● Given task: Give back, word for word, the stretch of lines from the one containing "common name: Black-crowned night heron" through the last line, and leave the pictures out.

● Data shown:
= = = = =

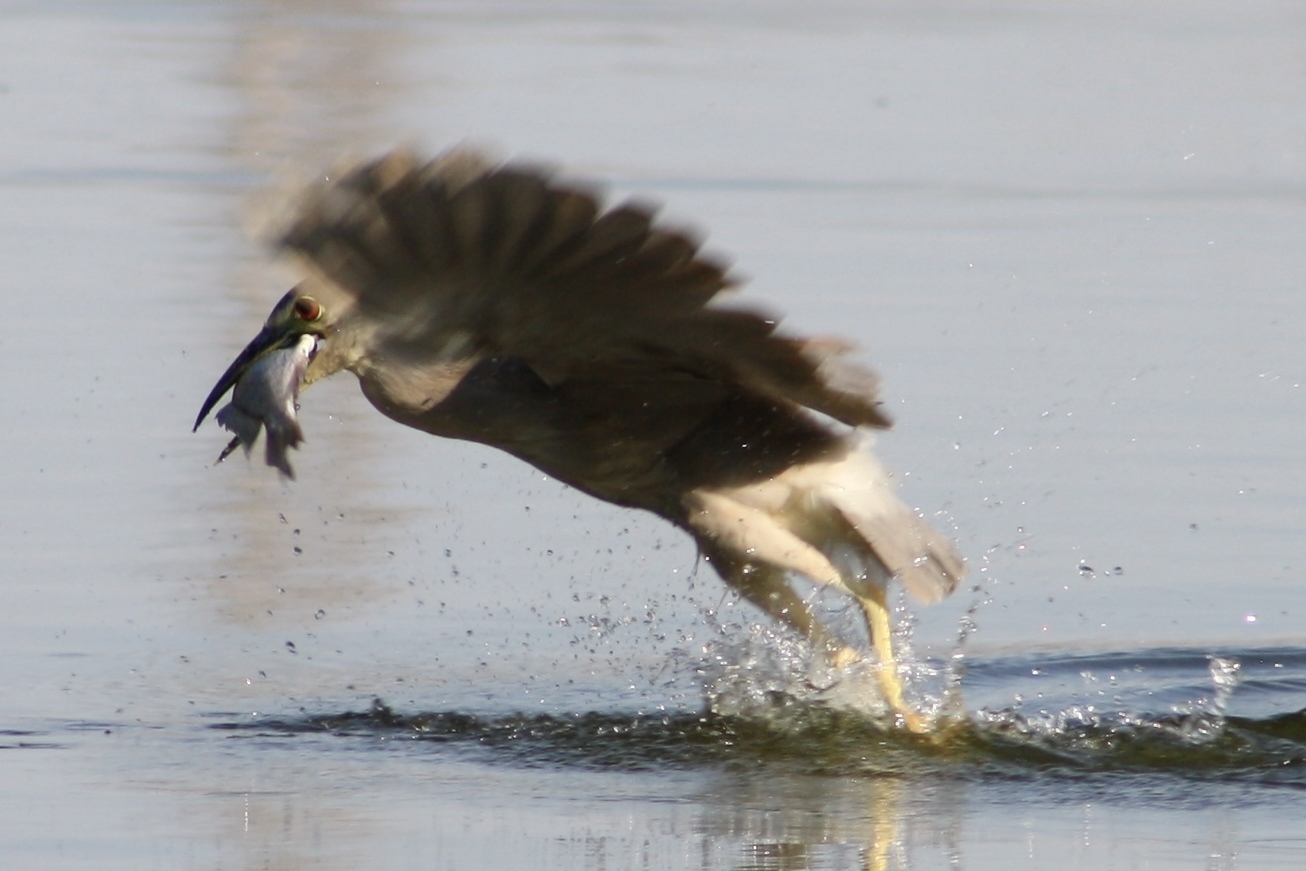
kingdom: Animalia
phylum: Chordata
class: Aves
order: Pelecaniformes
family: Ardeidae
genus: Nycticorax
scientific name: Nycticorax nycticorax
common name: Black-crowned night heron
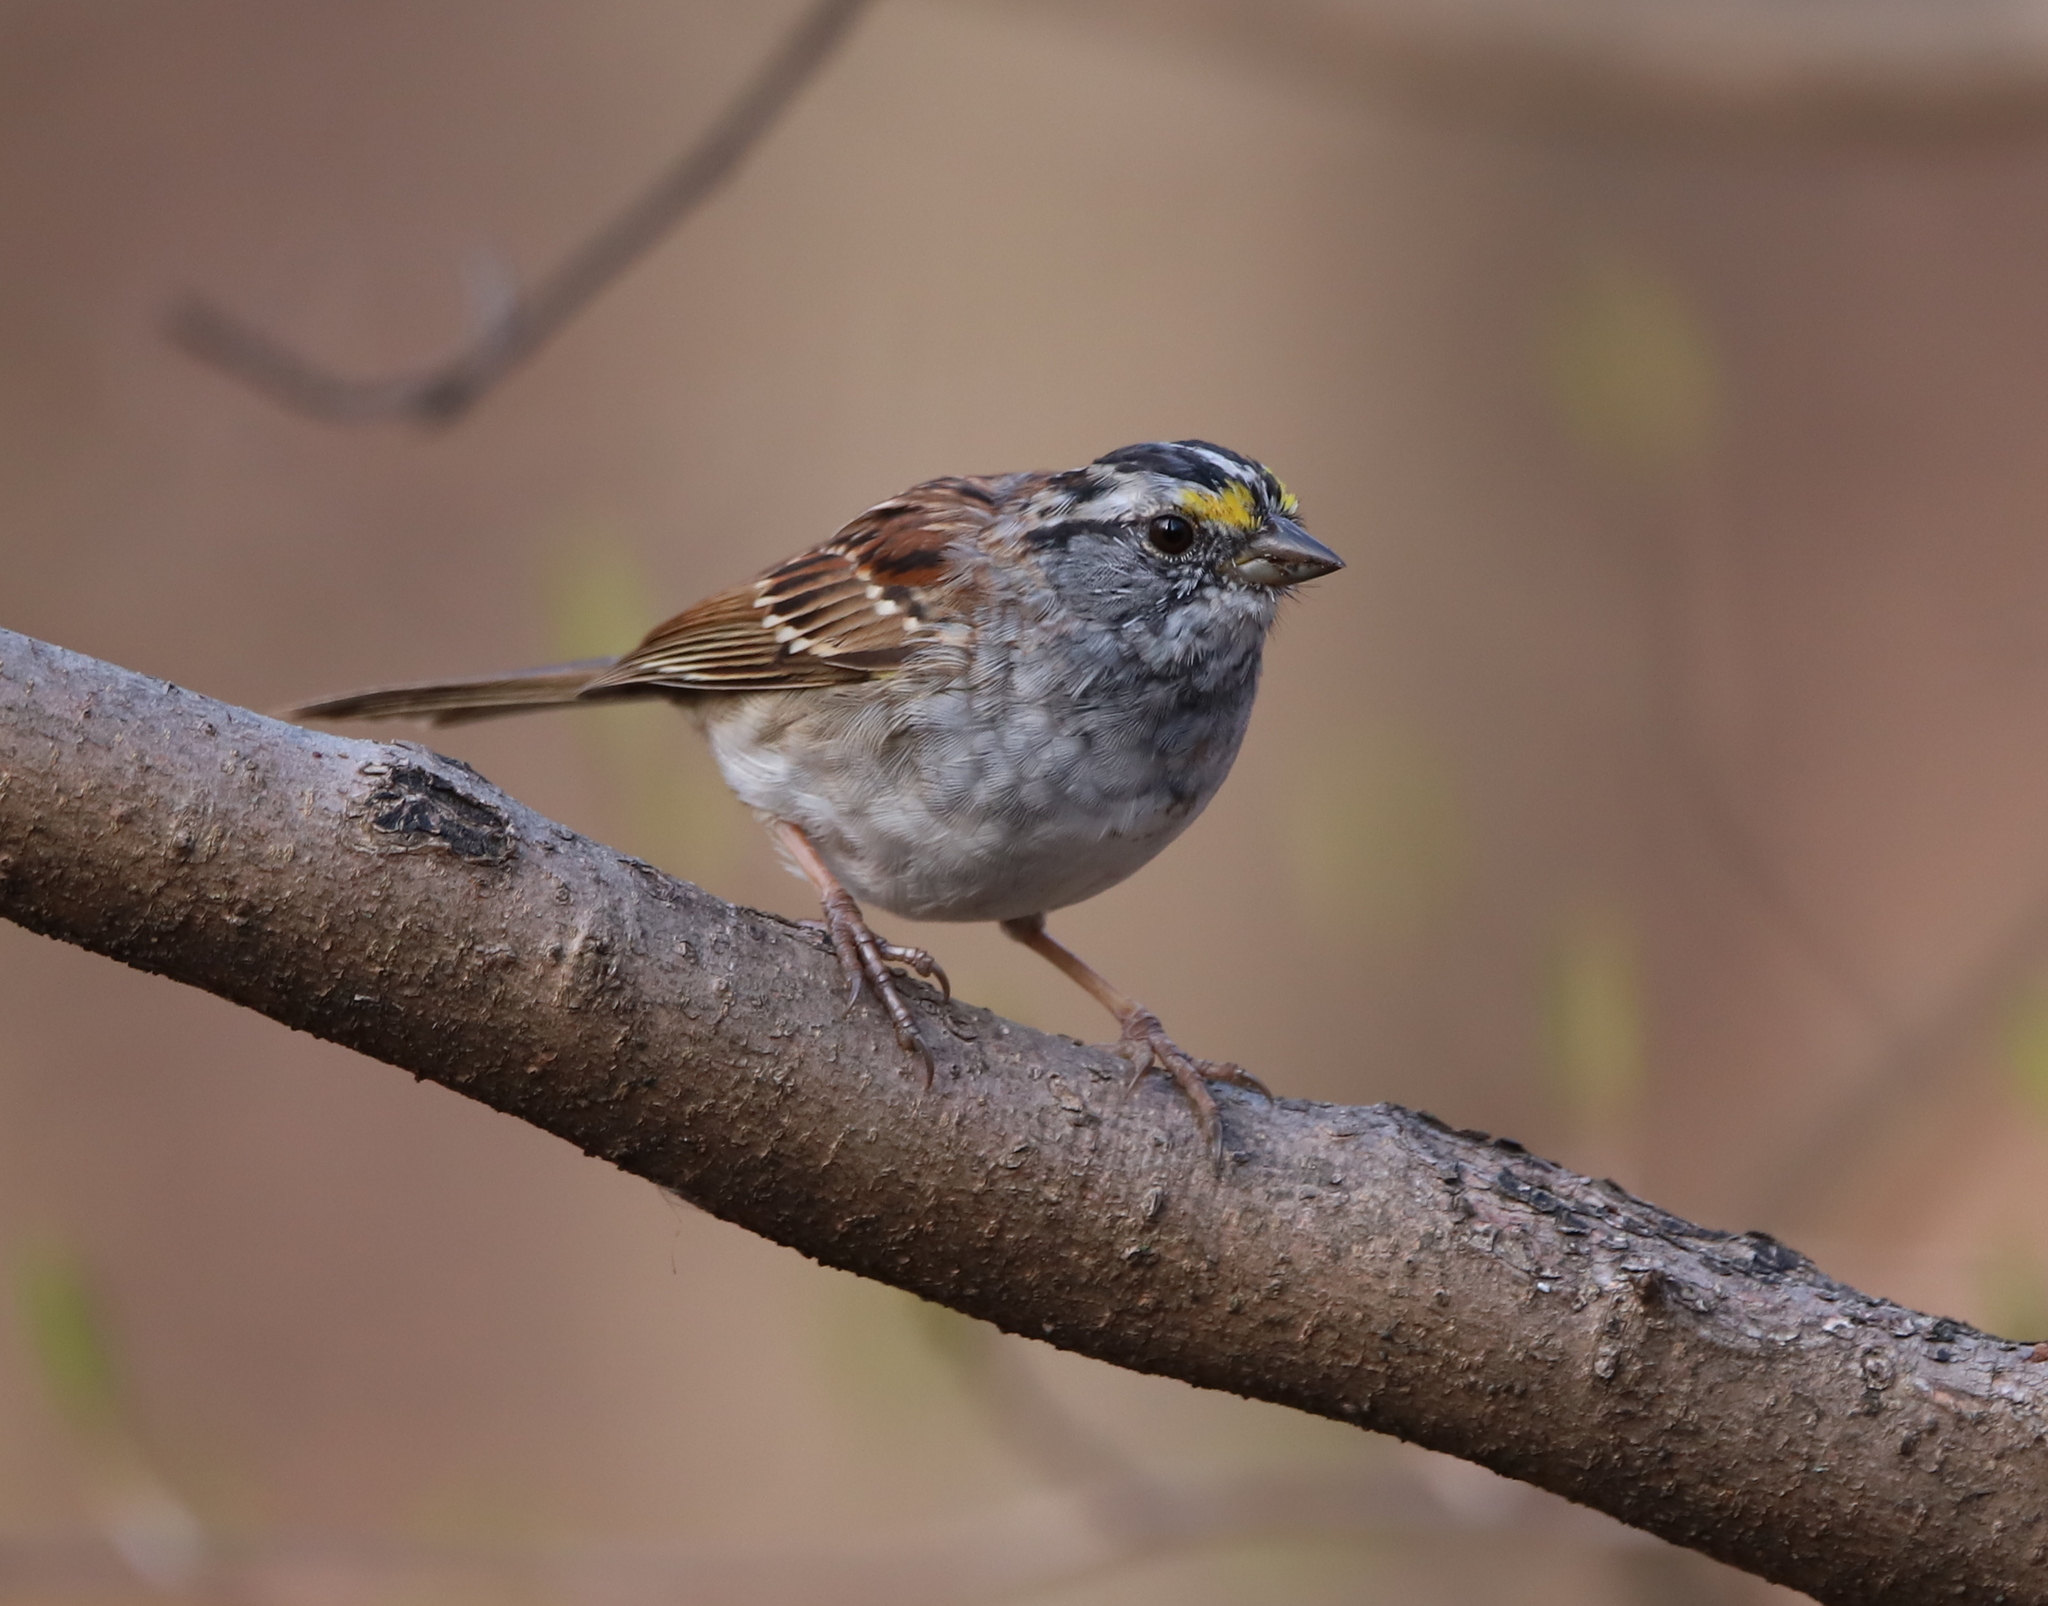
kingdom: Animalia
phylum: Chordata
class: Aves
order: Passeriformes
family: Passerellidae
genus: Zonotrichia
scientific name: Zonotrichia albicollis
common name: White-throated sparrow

= = = = =

● Written answer:
common name: Black-crowned night heron
kingdom: Animalia
phylum: Chordata
class: Aves
order: Passeriformes
family: Passerellidae
genus: Zonotrichia
scientific name: Zonotrichia albicollis
common name: White-throated sparrow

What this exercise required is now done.